▸ AUFGABEN:
a) Wer hat laut der Filmkritik das Drehbuch geschrieben?
b) Stimmen die folgenden Aussagen mit der Filmkritik überein? Antworte jeweils mit Ja oder Nein und zitiere die entscheidenden Worte.
(i) Die Musik des Films stammt von Trent Reznor.
(ii) Die Besetzung ist nur in den Hauptrollen überzeugend.
(iii) Die Geschehnisse des Films berühren stark.

▸ LESETEXT:
*-*-*

Seit der ersten Ankündigung wurde Finchers Umsetzung des Stoffes mit großer Spannung erwartet. Und tatsächlich ist das Ergebnis  in vielerlei Hinsicht so gelungen, wie die ersten Bilder und Ausschnitte erwarten ließen. Verblendung ist visuell und akustisch betörend, ein Meisterstück in Sachen filmischen Handwerks. Kameramann Jeff Cronenweth lässt das ländliche Schweden so trostlos aussehen, dass dagegen selbst Ingmar Bergmans Filme lebensfroh anmuten. Die Tonspur verzahnt immer wieder Geräusche der Handlung mit der Musik von Trent Reznor und hüllt die Bilder in einen Klangteppich, bei dem es lohnt, selbst auf nebensächlichste Töne zu achten, da sie später noch einmal von Bedeutung sein könnten. Auch die Besetzung ist bis in die kleinsten Nebenrollen hervorragend. Und trotz alldem lassen einen die Geschehnisse weitgehend kalt. Das kann Finchers distanziert wirkender Inszenierung geschuldet sein, hängt bei genauerer Betrachtung aber vor allem mit Steven Zaillians Drehbuch zusammen. Im Roman mögen Motive wie die schwedische Nazivergangenheit, soziale Missstände sowie die Kritik an der Macht der Banken und Industriellen eine kritische Resonanz entwickelt haben, galt Stieg Larsson doch als politisch sehr engagierter Faschismusexperte. Im Film aber wirken diese Anspielungen wie abgedroschene atmosphärisch Werkzeuge, ohne inhaltliche Bedeutung.

*-*-*

▸ DATENAUSZÜGE:
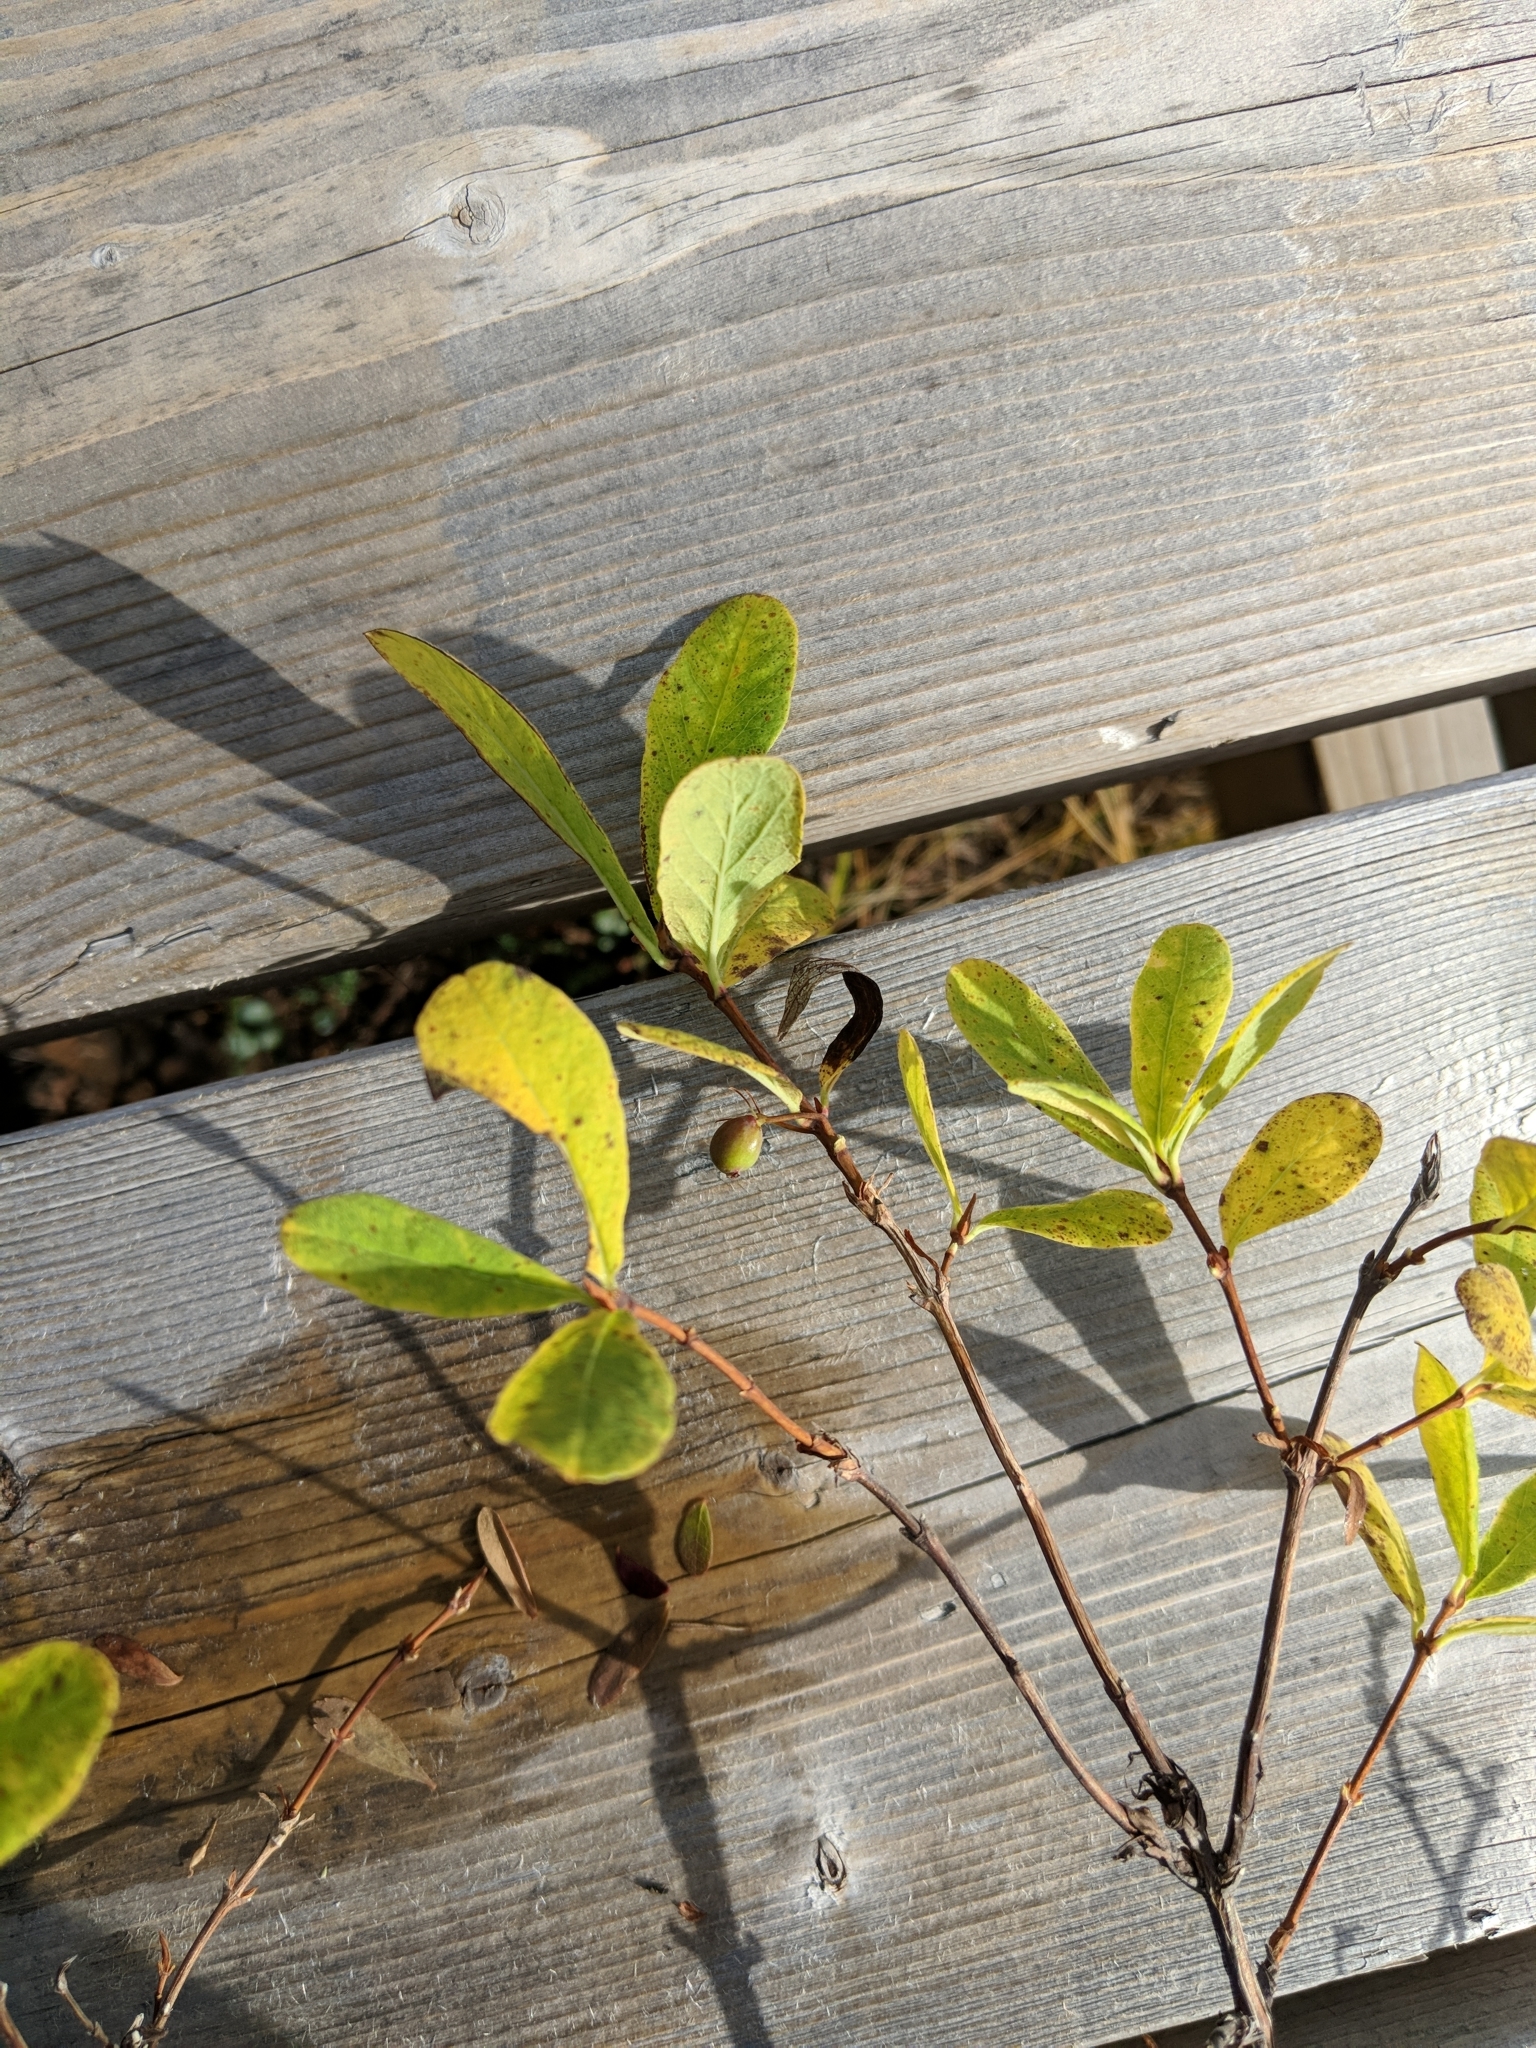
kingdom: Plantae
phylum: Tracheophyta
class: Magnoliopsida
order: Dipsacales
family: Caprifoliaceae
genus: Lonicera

*-*-*

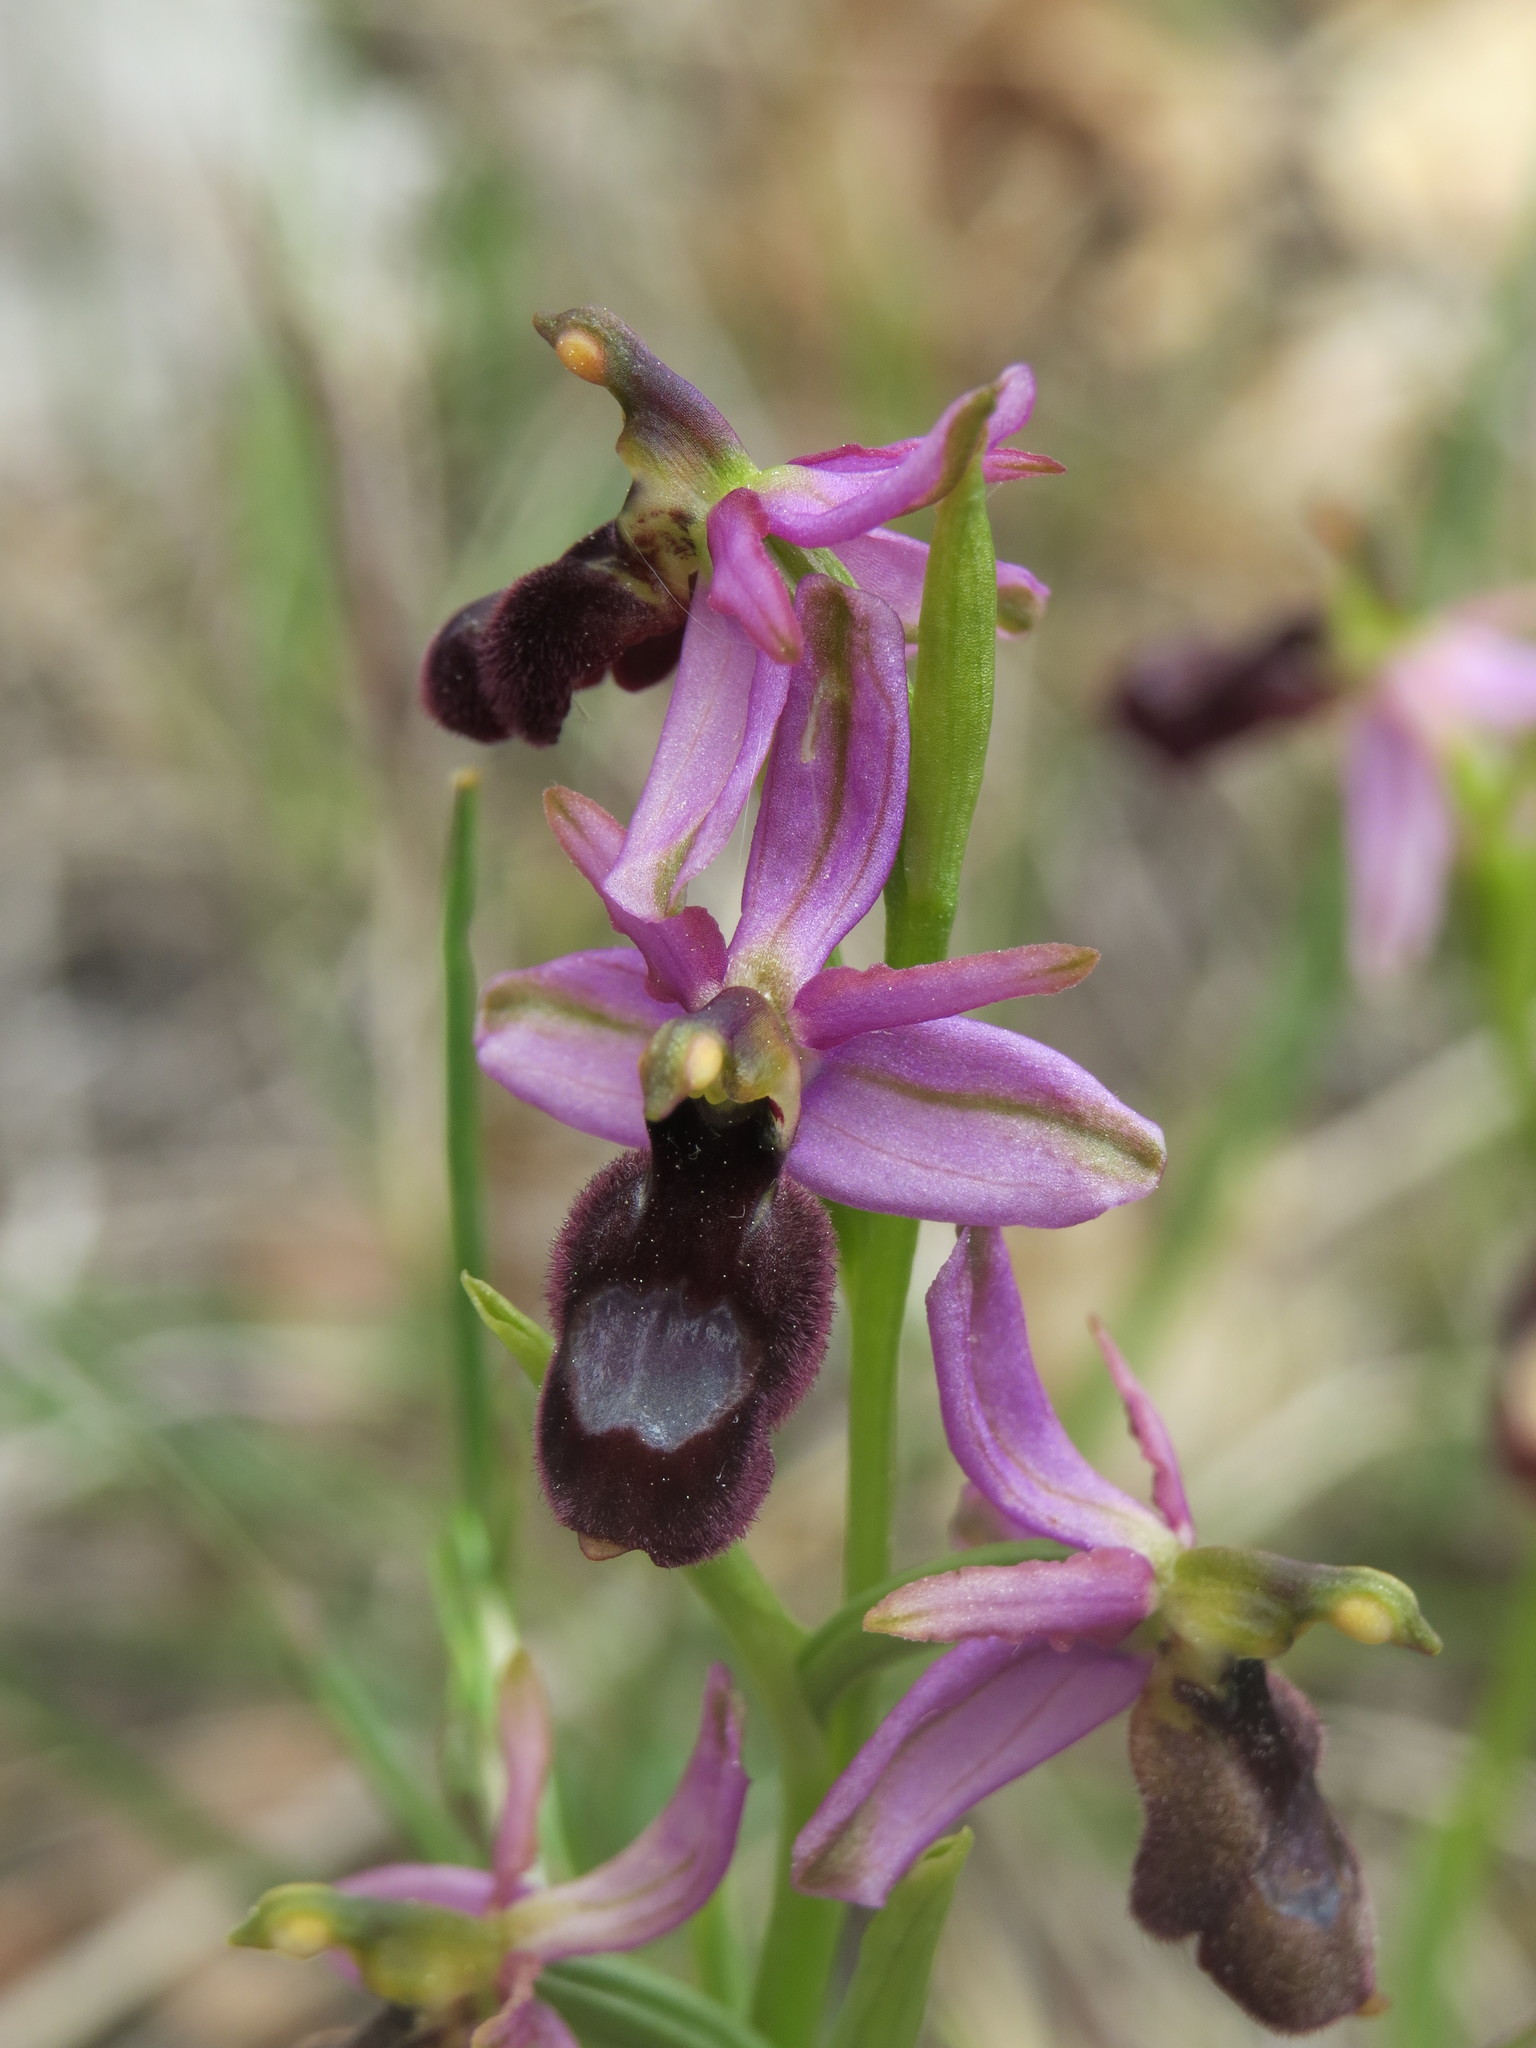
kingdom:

*-*-*

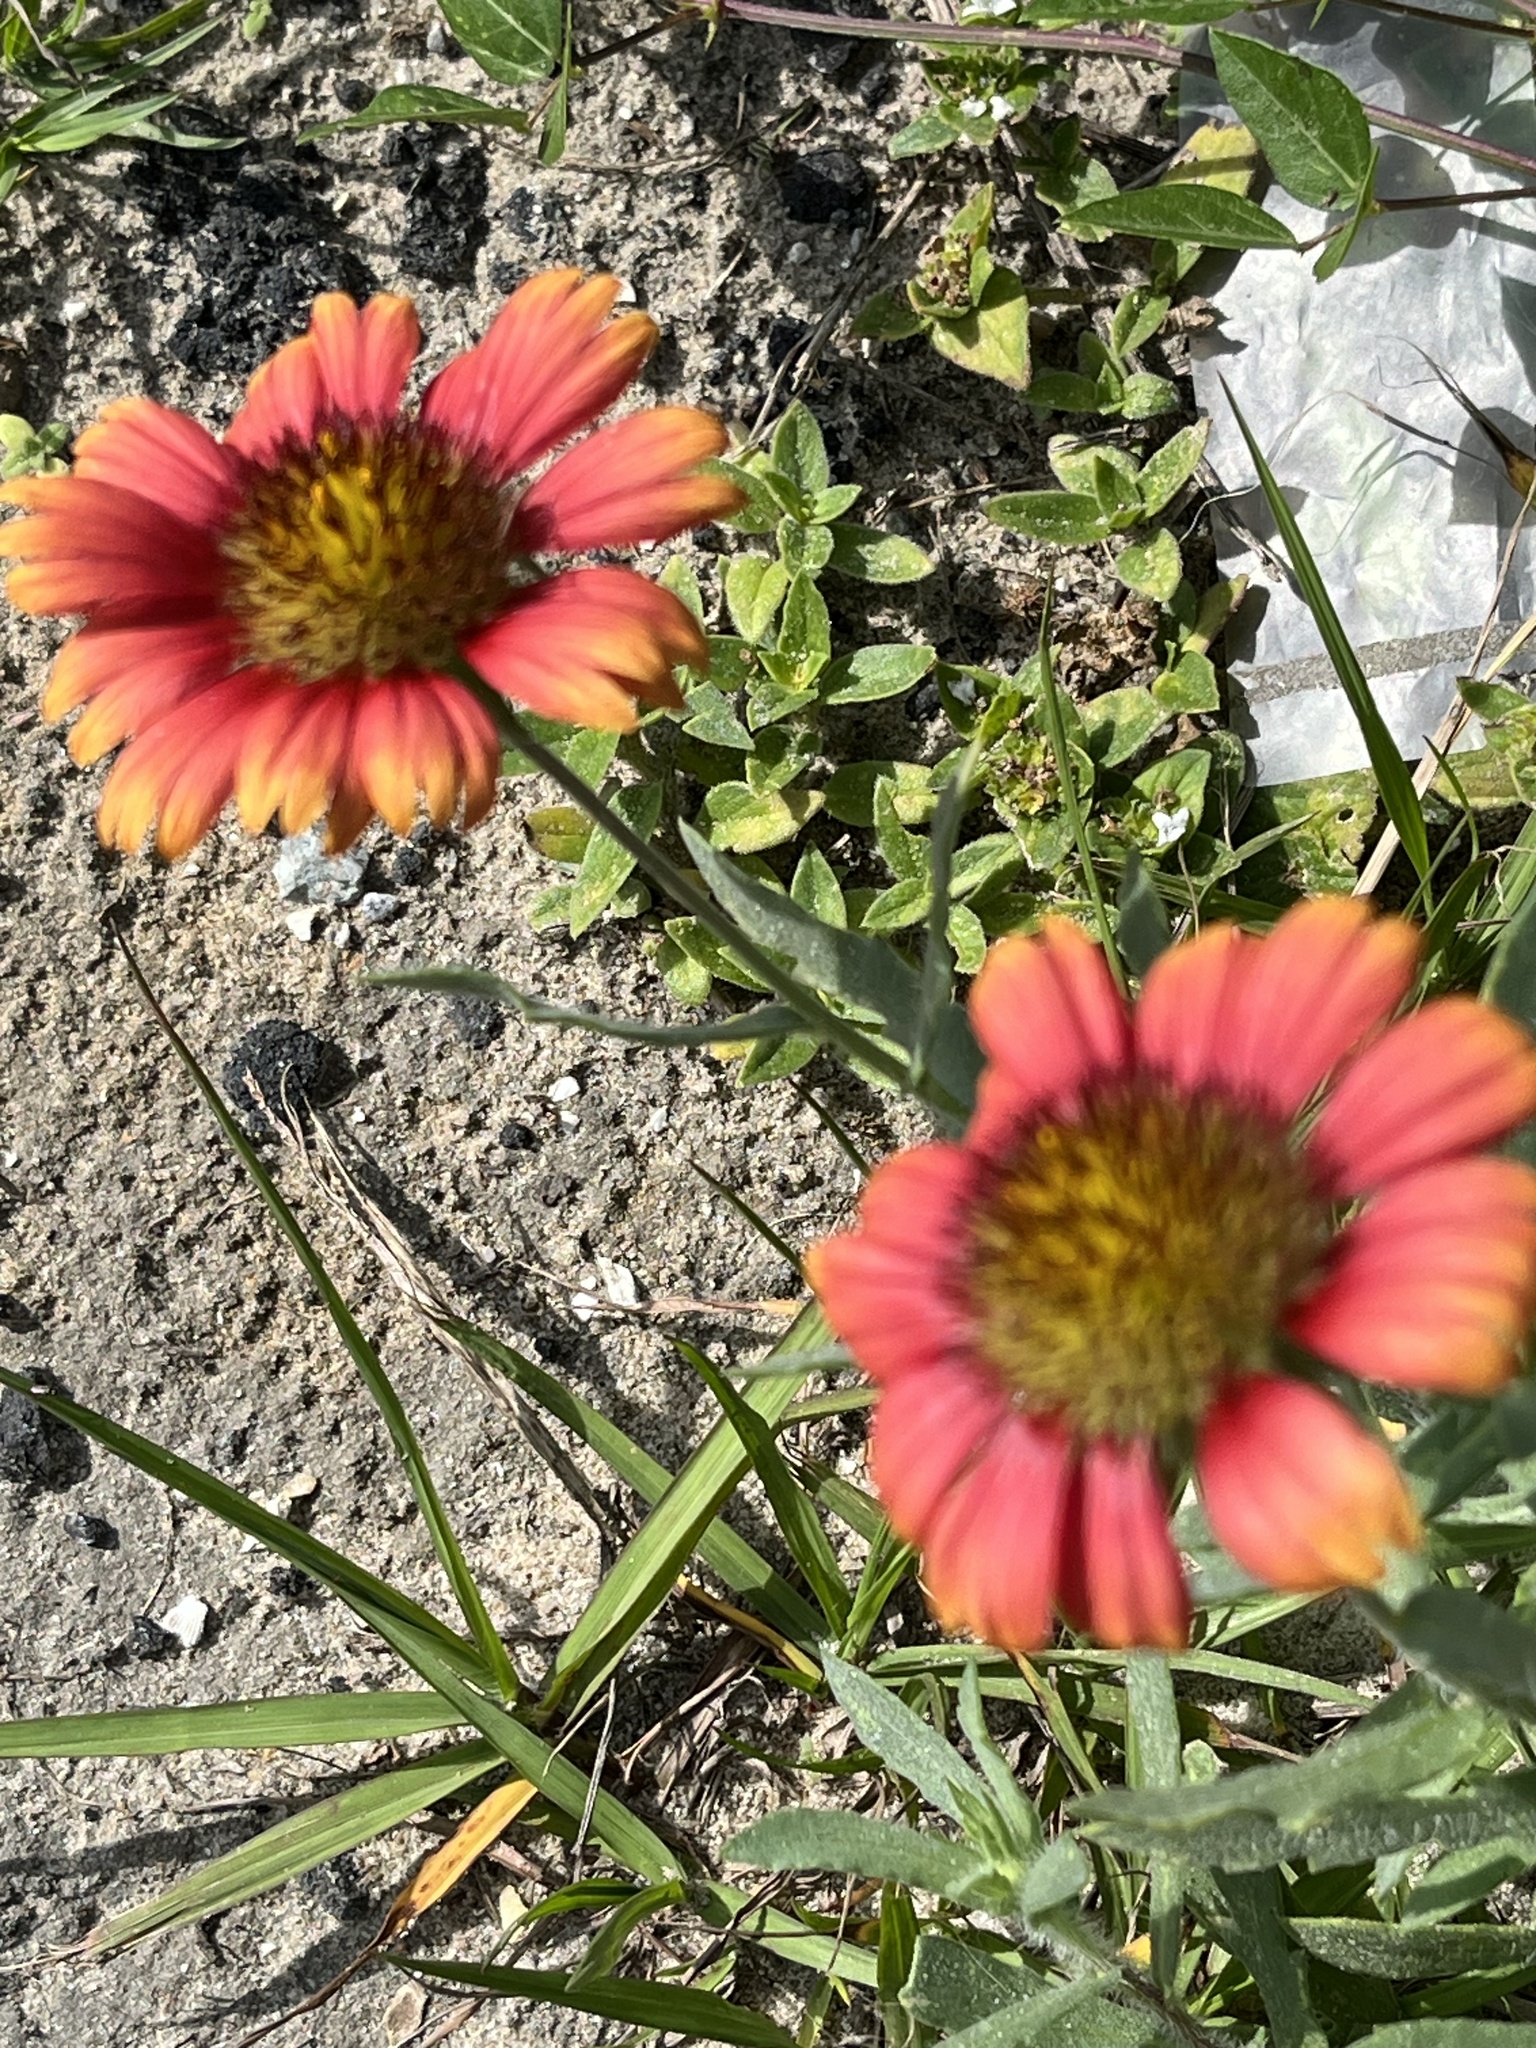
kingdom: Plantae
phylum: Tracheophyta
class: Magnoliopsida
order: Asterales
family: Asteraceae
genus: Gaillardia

*-*-*

▸ LÖSUNGEN:
a) Steven Zaillian.

b)
(i) Ja: „mit der Musik von Trent Reznor“
(ii) Nein: „Auch die Besetzung ist bis in die kleinsten Nebenrollen hervorragend.“
(iii) Nein: „Und trotz alldem lassen einen die Geschehnisse weitgehend kalt.“